Daniel Penny won't testify in his manslaughter trial as defense rests in chokehold death case
Attorneys for Daniel Penny, who is standing trial on charges of manslaughter and criminally negligent homicide in the May 2023 chokehold death of Jordan Neely, a homeless man on the New York City subway, rested their case Friday.
Attorneys for Daniel Penny, who is standing trial on charges of manslaughter and criminally negligent homicide in the May 2023 chokehold death of Jordan Neely, a homeless man on the New York City subway, rested their case Friday.
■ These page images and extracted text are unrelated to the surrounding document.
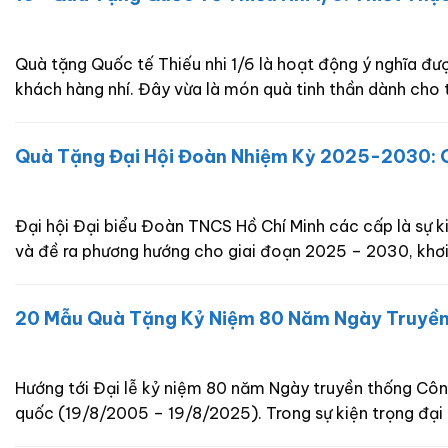
Quà tặng Quốc tế Thiếu nhi 1/6 là hoạt động ý nghĩa đượ
khách hàng nhí. Đây vừa là món quà tinh thần dành cho t
Quà Tặng Đại Hội Đoàn Nhiệm Kỳ 2025-2030: G
Đại hội Đại biểu Đoàn TNCS Hồ Chí Minh các cấp là sự ki
và đề ra phương hướng cho giai đoạn 2025 – 2030, kh
20 Mẫu Quà Tặng Kỷ Niệm 80 Năm Ngày Truyền
Hướng tới Đại lễ kỷ niệm 80 năm Ngày truyền thống Côn
quốc (19/8/2005 – 19/8/2025). Trong sự kiện trọng đại 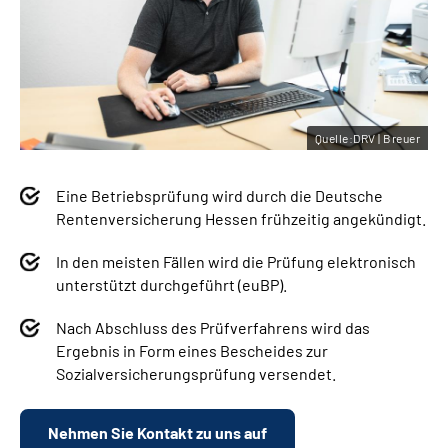
Quelle:DRV | Breuer
Eine Betriebsprüfung wird durch die Deutsche
Rentenversicherung Hessen frühzeitig angekündigt.
In den meisten Fällen wird die Prüfung elektronisch
unterstützt durchgeführt (euBP).
Nach Abschluss des Prüfverfahrens wird das
Ergebnis in Form eines Bescheides zur
Sozialversicherungsprüfung versendet.
Nehmen Sie Kontakt zu uns auf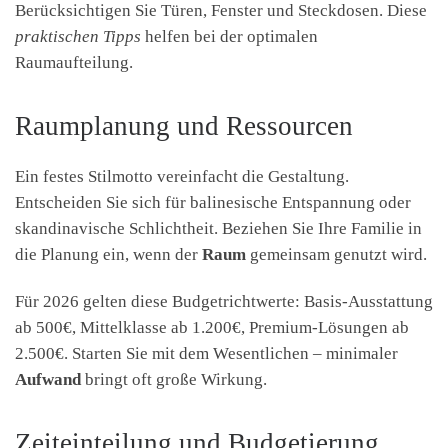
Berücksichtigen Sie Türen, Fenster und Steckdosen. Diese
praktischen Tipps
helfen bei der optimalen
Raumaufteilung.
Raumplanung und Ressourcen
Ein festes Stilmotto vereinfacht die Gestaltung.
Entscheiden Sie sich für balinesische Entspannung oder
skandinavische Schlichtheit. Beziehen Sie Ihre Familie in
die Planung ein, wenn der
Raum
gemeinsam genutzt wird.
Für 2026 gelten diese Budgetrichtwerte: Basis-Ausstattung
ab 500€, Mittelklasse ab 1.200€, Premium-Lösungen ab
2.500€. Starten Sie mit dem Wesentlichen – minimaler
Aufwand
bringt oft große Wirkung.
Zeiteinteilung und Budgetierung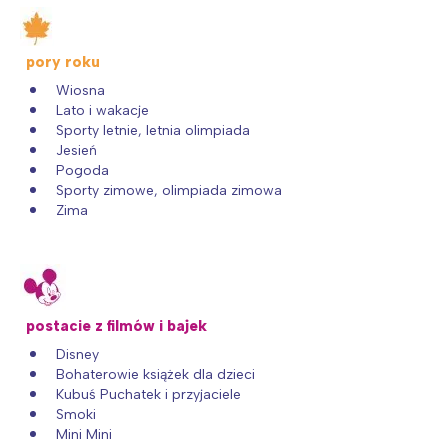
Interesują mnie wydarzenia z
tego regionu:
pory roku
Wiosna
Lato i wakacje
Warszawa
Śląsk
Sporty letnie, letnia olimpiada
Łódź
Kraków
Jesień
Pogoda
Trójmiasto
Południe
Sporty zimowe, olimpiada zimowa
Poznań
Północ
Zima
Wrocław
Wszystkie
Wybieram
postacie z filmów i bajek
Disney
Bohaterowie książek dla dzieci
Kubuś Puchatek i przyjaciele
Smoki
Mini Mini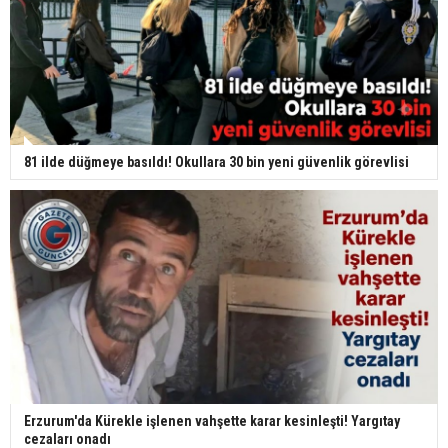
81 ilde düğmeye basıldı! Okullara 30 bin yeni güvenlik görevlisi
Erzurum'da Kürekle işlenen vahşette karar kesinleşti! Yargıtay
cezaları onadı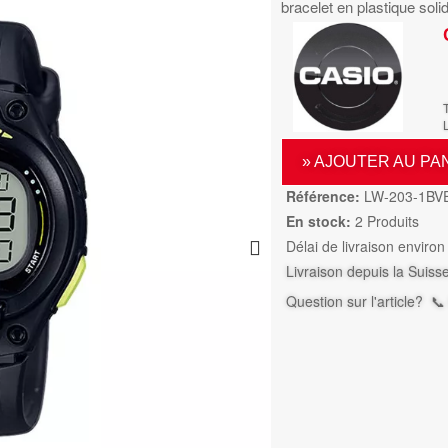
bracelet en plastique soli
L
» AJOUTER AU PA
Référence:
LW-203-1BV
En stock:
2 Produits
Délai de livraison environ
Livraison depuis la Suiss
Question sur l'article?
📞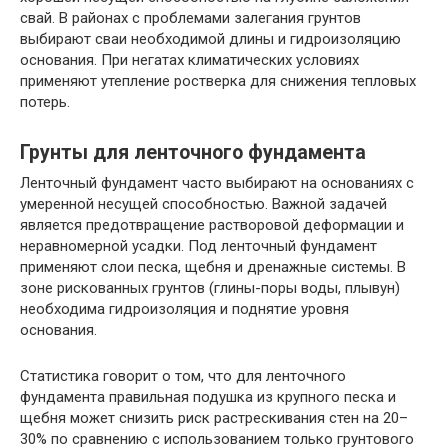
свай. В районах с проблемами залегания грунтов
выбирают сваи необходимой длины и гидроизоляцию
основания. При негатах климатических условиях
применяют утепление ростверка для снижения тепловых
потерь.
Грунты для ленточного фундамента
Ленточный фундамент часто выбирают на основаниях с
умеренной несущей способностью. Важной задачей
является предотвращение растворовой деформации и
неравномерной усадки. Под ленточный фундамент
применяют слои песка, щебня и дренажные системы. В
зоне рискованных грунтов (глины-поры воды, плывун)
необходима гидроизоляция и поднятие уровня
основания.
Статистика говорит о том, что для ленточного
фундамента правильная подушка из крупного песка и
щебня может снизить риск растрескивания стен на 20–
30% по сравнению с использованием только грунтового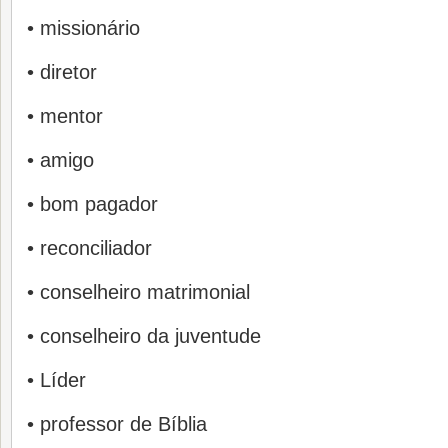
• missionário
• diretor
• mentor
• amigo
• bom pagador
• reconciliador
• conselheiro matrimonial
• conselheiro da juventude
• Líder
• professor de Bíblia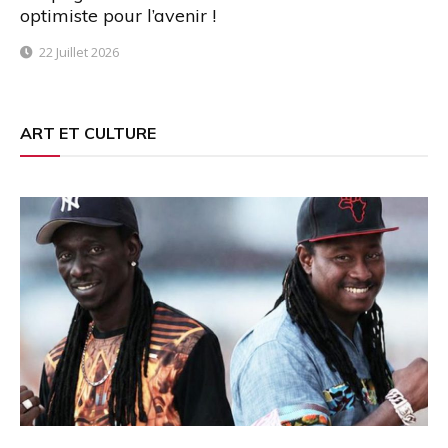
optimiste pour l’avenir !
22 Juillet 2026
ART ET CULTURE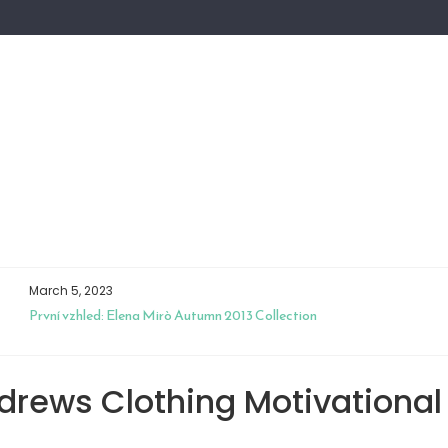
March 5, 2023
První vzhled: Elena Mirò Autumn 2013 Collection
drews Clothing Motivational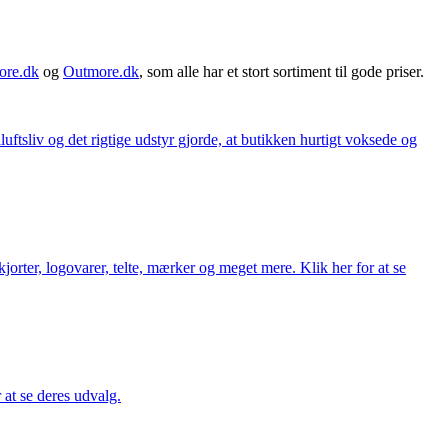
ore.dk
og
Outmore.dk
, som alle har et stort sortiment til gode priser.
iluftsliv og det rigtige udstyr gjorde, at butikken hurtigt voksede og
orter, logovarer, telte, mærker og meget mere. Klik her for at se
r at se deres udvalg.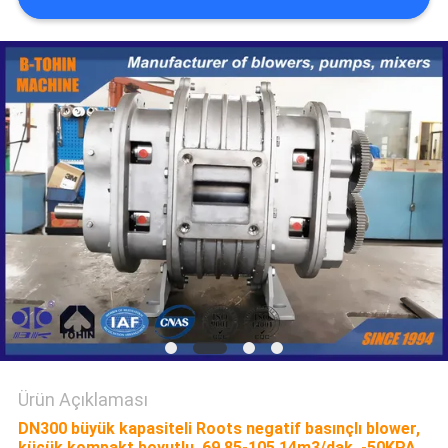
SITE
HARITASI
PRIVACY
POLICY
Ürün Açıklaması
DN300 büyük kapasiteli Roots negatif basınçlı blower,
küçük kompakt boyutlu, 69.85-105.14m3/dak, -50KPA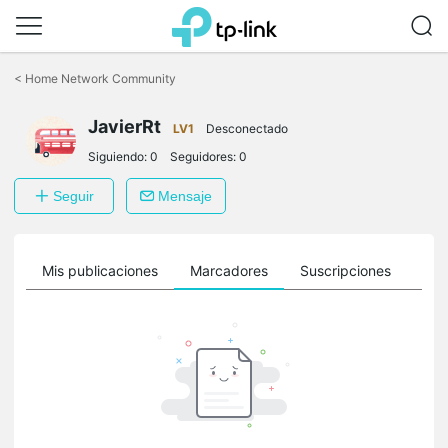
Saltar
a
<
Home Network Community
la
barra
JavierRt
de
LV1
Desconectado
navegación
Siguiendo:
0
Seguidores:
0
Seguir
Mensaje
ro
Mis publicaciones
Marcadores
Suscripciones
Sig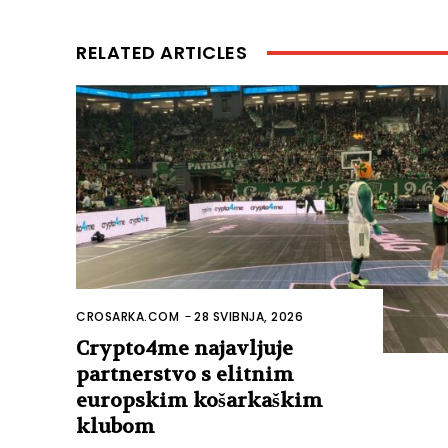
RELATED ARTICLES
CROSARKA.COM
-
28 SVIBNJA, 2026
Crypto4me najavljuje
partnerstvo s elitnim
europskim košarkaškim
klubom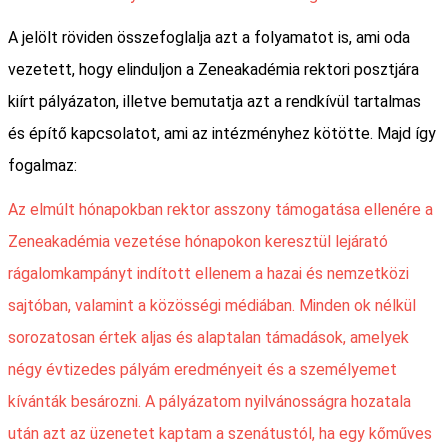
A jelölt röviden összefoglalja azt a folyamatot is, ami oda
vezetett, hogy elinduljon a Zeneakadémia rektori posztjára
kiírt pályázaton, illetve bemutatja azt a rendkívül tartalmas
és építő kapcsolatot, ami az intézményhez kötötte. Majd így
fogalmaz:
Az elmúlt hónapokban rektor asszony támogatása ellenére a
Zeneakadémia vezetése hónapokon keresztül lejárató
rágalomkampányt indított ellenem a hazai és nemzetközi
sajtóban, valamint a közösségi médiában. Minden ok nélkül
sorozatosan értek aljas és alaptalan támadások, amelyek
négy évtizedes pályám eredményeit és a személyemet
kívánták besározni. A pályázatom nyilvánosságra hozatala
után azt az üzenetet kaptam a szenátustól, ha egy kőműves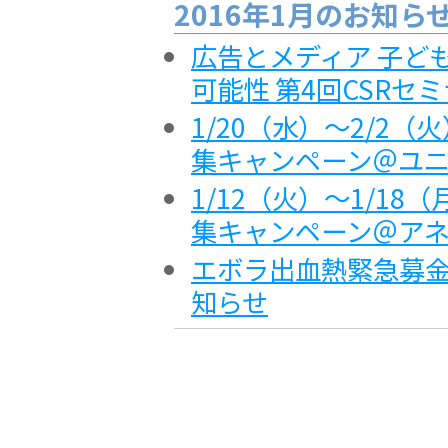
2016年1月のお知ら
広告とメディア 子ど
可能性 第4回CSRセ
1/20（水）～2/2
集キャンペーン＠ユ
1/12（火）～1/1
集キャンペーン＠ア
エボラ出血熱緊急募金 
知らせ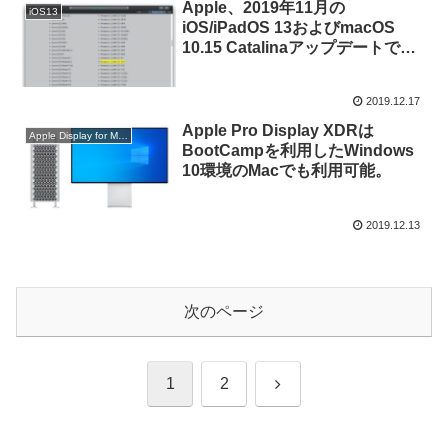
Apple、2019年11月の
iOS13
iOS/iPadOS 13およびmacOS
10.15 Catalinaアップデートで
「Panasonic LUMIX DC-S1H」
のRAWフォーマットをサポー
2019.12.17
ト。
Apple Pro Display XDRは
Apple Display for Mac
BootCampを利用したWindows
10環境のMacでも利用可能。
2019.12.13
次のページ
次
1
2
へ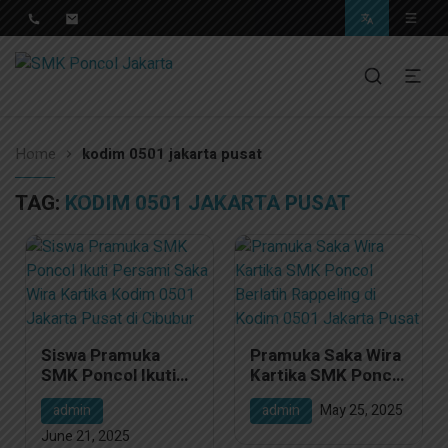
Pendidikan Berkwalitas, Masa Depan Unggul
SMK Poncol Jakarta
Home
kodim 0501 jakarta pusat
TAG:
KODIM 0501 JAKARTA PUSAT
Siswa Pramuka
Pramuka Saka Wira
SMK Poncol Ikuti
Kartika SMK Poncol
Persami Saka Wira
Berlatih Rappeling
admin
admin
May 25, 2025
Kartika Kodim 0501
di Kodim 0501
Jakarta Pusat di
Jakarta Pusat
June 21, 2025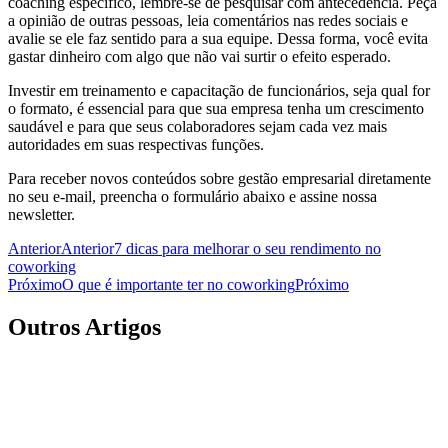
coaching específico, lembre-se de pesquisar com antecedência. Peça
a opinião de outras pessoas, leia comentários nas redes sociais e
avalie se ele faz sentido para a sua equipe. Dessa forma, você evita
gastar dinheiro com algo que não vai surtir o efeito esperado.
Investir em treinamento e capacitação de funcionários, seja qual for
o formato, é essencial para que sua empresa tenha um crescimento
saudável e para que seus colaboradores sejam cada vez mais
autoridades em suas respectivas funções.
Para receber novos conteúdos sobre gestão empresarial diretamente
no seu e-mail, preencha o formulário abaixo e assine nossa
newsletter.
Anterior
Anterior
7 dicas para melhorar o seu rendimento no
coworking
Próximo
O que é importante ter no coworking
Próximo
Outros Artigos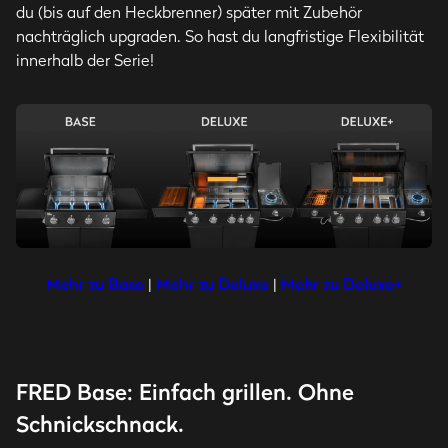
du (bis auf den Heckbrenner) später mit Zubehör
nachträglich upgraden. So hast du langfristige Flexibilität
innerhalb der Serie!
Mehr zu Base
|
Mehr zu Deluxe
|
Mehr zu Deluxe+
FRED Base: Einfach grillen. Ohne
Schnickschnack.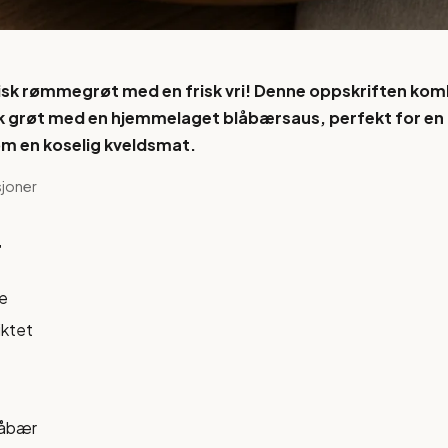
isk rømmegrøt med en frisk vri! Denne oppskriften kom
sk grøt med en hjemmelaget blåbærsaus, perfekt for en 
om en koselig kveldsmat.
sjoner
r
e
iktet
låbær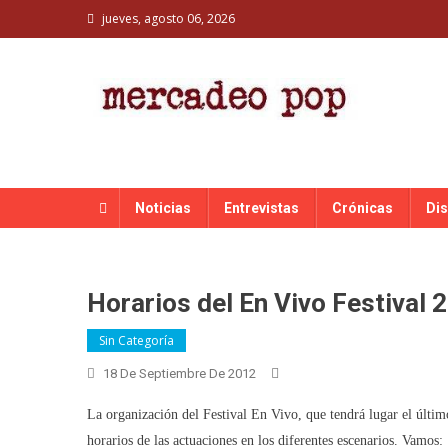
Skip
jueves, agosto 06, 2026
to
content
MERCADEO POP
Mercadeo Pop es todo información musical
Noticias
Entrevistas
Crónicas
Di
Horarios del En Vivo Festival 
Sin Categoría
18 De Septiembre De 2012
La organización del Festival En Vivo, que tendrá lugar el últi
horarios de las actuaciones en los diferentes escenarios. Vamos: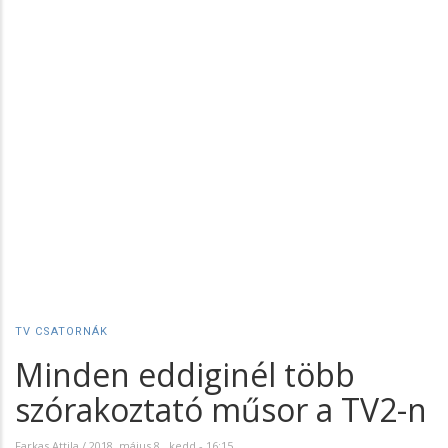
TV CSATORNÁK
Minden eddiginél több
szórakoztató műsor a TV2-n
Farkas Attila
/
2018. május 8., kedd - 16:15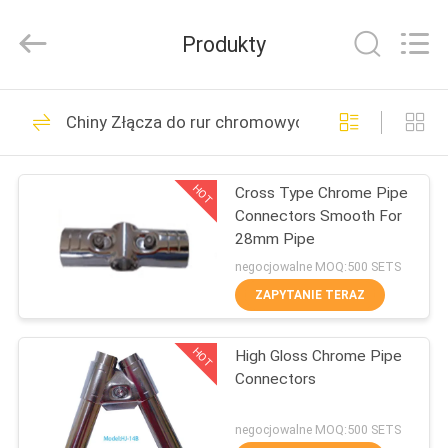
Shenzhen
Jingji
Technology
Produkty
Co.,
Ltd..
All
Rights
Reserved.
DO
98
Chiny Złącza do rur chromowych
DOMU
Metalowe złącza
rurowe
HOT
Cross Type Chrome Pipe
PRODUKTY
Connectors Smooth For
28mm Pipe
O
negocjowalne MOQ:500 SETS
NAS
ZAPYTANIE TERAZ
52
Metalowe złącza
HOT
High Gloss Chrome Pipe
WYCIECZKA
Connectors
PO
rurowe
FABRYCE
negocjowalne MOQ:500 SETS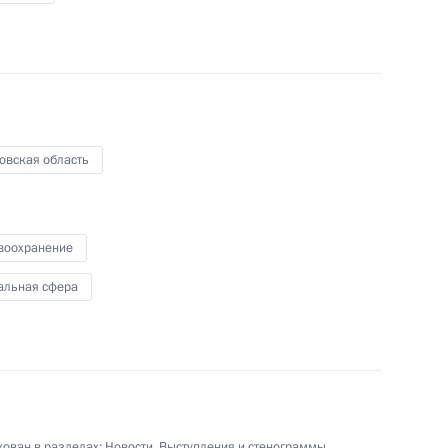
6 мая 2010 года
Аудио, 10 мин.
овская область
воохранение
альная сфера
Дмитрий Медведев вручил награды
победителям Всероссийского
конкурса «Лучший госпиталь
ветеранов войн»
ован в разделах:
Новости
,
Выступления и стенограммы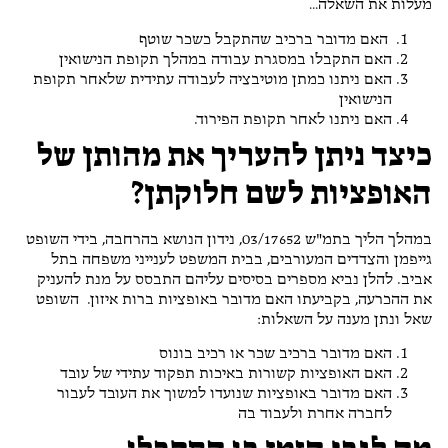
מעלות את השאלה…
האם מדובר ברכיב שהתקבל כשכר שוטף
האם התקבלו במסגרת עבודה במהלך תקופת הנישואין
האם ניתנו כמתן מוטיבציה לעבודה עתידית שלאחר תקופת
הנישואין
האם ניתנו לאחר תקופת הפירוד.
כיצד ניתן להעריך את מהותן של
האופציות לשם חלוקתן?
במהלך הליך בתמ"ש 03/17652, נידון הנושא בהרחבה, בידי השופט
גייפמן והצדדים המעורבים, בבית המשפט לענייני משפחה בתל
אביב. להלן נביא מספרים בסיסים עליהם התבסס על מנת להעניק
את ההכרעה, בקביעתו האם מדובר באופציות ברות איזון. השופט
שאל ונתן מענה על השאלות:
האם מדובר ברכיב שכר או רכיב בונוס
האם האופציות קשורות באיכות תפקוד עתידי של עובד
האם מדובר באופציות שנועדו למשוך את העובד לעבור
לחברה אחרת ולעבוד בה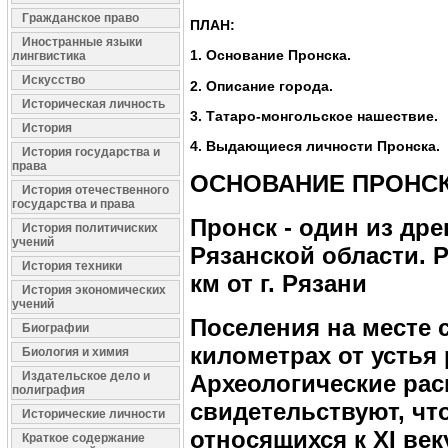
Гражданское право
ПЛАН:
Иностранные языки
1. Основание Пронска.
лингвистика
Искусство
2. Описание города.
Историческая личность
3. Татаро-монгольское нашествие.
История
4. Выдающиеся личности Пронска.
История государства и
права
ОСНОВАНИЕ ПРОНС
История отечественного
государства и права
Пронск - один из др
История политичиских
учений
Рязанской области. 
История техники
км от г. Рязани
История экономических
учений
Поселения на месте 
Биографии
километрах от устья
Биология и химия
Издательское дело и
Археологические раск
полиграфия
свидетельствуют, что
Исторические личности
относящихся к XI ве
Краткое содержание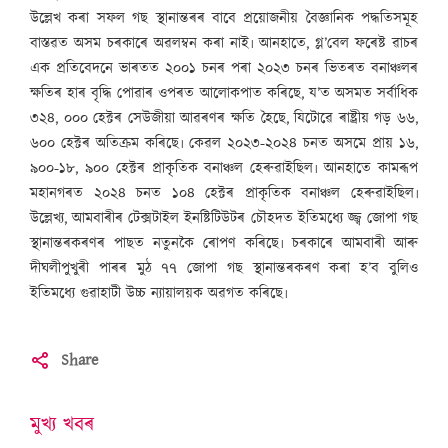
উল্লেখ কৰা সফল গছ স্থানান্তৰৰ বাবে প্ৰয়োজনীয় বৈজ্ঞানিক পদ্ধতিসমূহ
বাস্তৱত অসম চৰকাৰে অৱলম্বন কৰা নাই৷ আনহাতে, গ্ল’বেল ফৰেষ্ট ৱাচৰ
এক প্ৰতিবেদনে ভাৰতত ২০০১ চনৰ পৰা ২০২৩ চনৰ ভিতৰত বনাঞ্চলৰ
ক্ষতিৰ হাৰ বৃদ্ধি পোৱাৰ ওপৰত আলোকপাত কৰিছে, য’ত অসমত সৰ্বাধিক
৩২৪, ০০০ হেক্টৰ সেউজীয়া আৱৰণৰ ক্ষতি হৈছে, যিটোৱে ৰাষ্ট্ৰীয় গড় ৬৬,
৬০০ হেক্টৰ অতিক্ৰম কৰিছে৷ কেৱল ২০২৩-২০২৪ চনত অসমে প্ৰায় ১৬,
৯০০-১৮, ৯০০ হেক্টৰ প্ৰাকৃতিক বনাঞ্চল হেৰুৱাইছিল৷ আনহাতে কামৰূপ
মহানগৰত ২০২৪ চনত ১০৪ হেক্টৰ প্ৰাকৃতিক বনাঞ্চল হেৰুৱাইছিল৷
উল্লেখ্য, আমবাৰীৰ টেক্সটাইল ইনষ্টিটিউটৰ চৌহদত ইতিমধ্যে জ্জ্ব জোপা গছ
স্থানান্তৰকৰণৰ পাছত নতুনকৈ ৰোপণ কৰিছে৷ চৰকাৰে আমবাৰী আৰু
দীঘলীপুখুৰী পাৰৰ মুঠ ৭৭ জোপা গছ স্থানান্তৰকৰণ কৰা হ’ব বুলিও
ইতিমধ্যে গুৱাহাটী উচ্চ ন্যায়ালয়ক অৱগত কৰিছে৷
Share
মুখ্য খবৰ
The jury is expected to hear closing arguments and start deliberations after Thanksgiving.
If Penny is convicted of manslaughter, the more serious charge, he could face up to 15 years in prison.
Neely, 30, a Michael Jackson impersonator with a history of mental illness, had been behaving erratically but not violently, prosecutors said, on an F train he and Penny were both on when Penny threw him to the ground and put him in a chokehold for six minutes. They said Penny’s actions turned criminal when he kept choking Neely, even after he no longer posed a threat.
Bystander video of the two men that was widely shared online placed a spotlight on race relations, public safety within the city’s subway system and on how the city addresses mental health and homelessness. Penny is white. Neely was Black. Neely had a history of psychiatric and drug problems, and, on the day he was killed, he had synthetic cannabinoids in his system.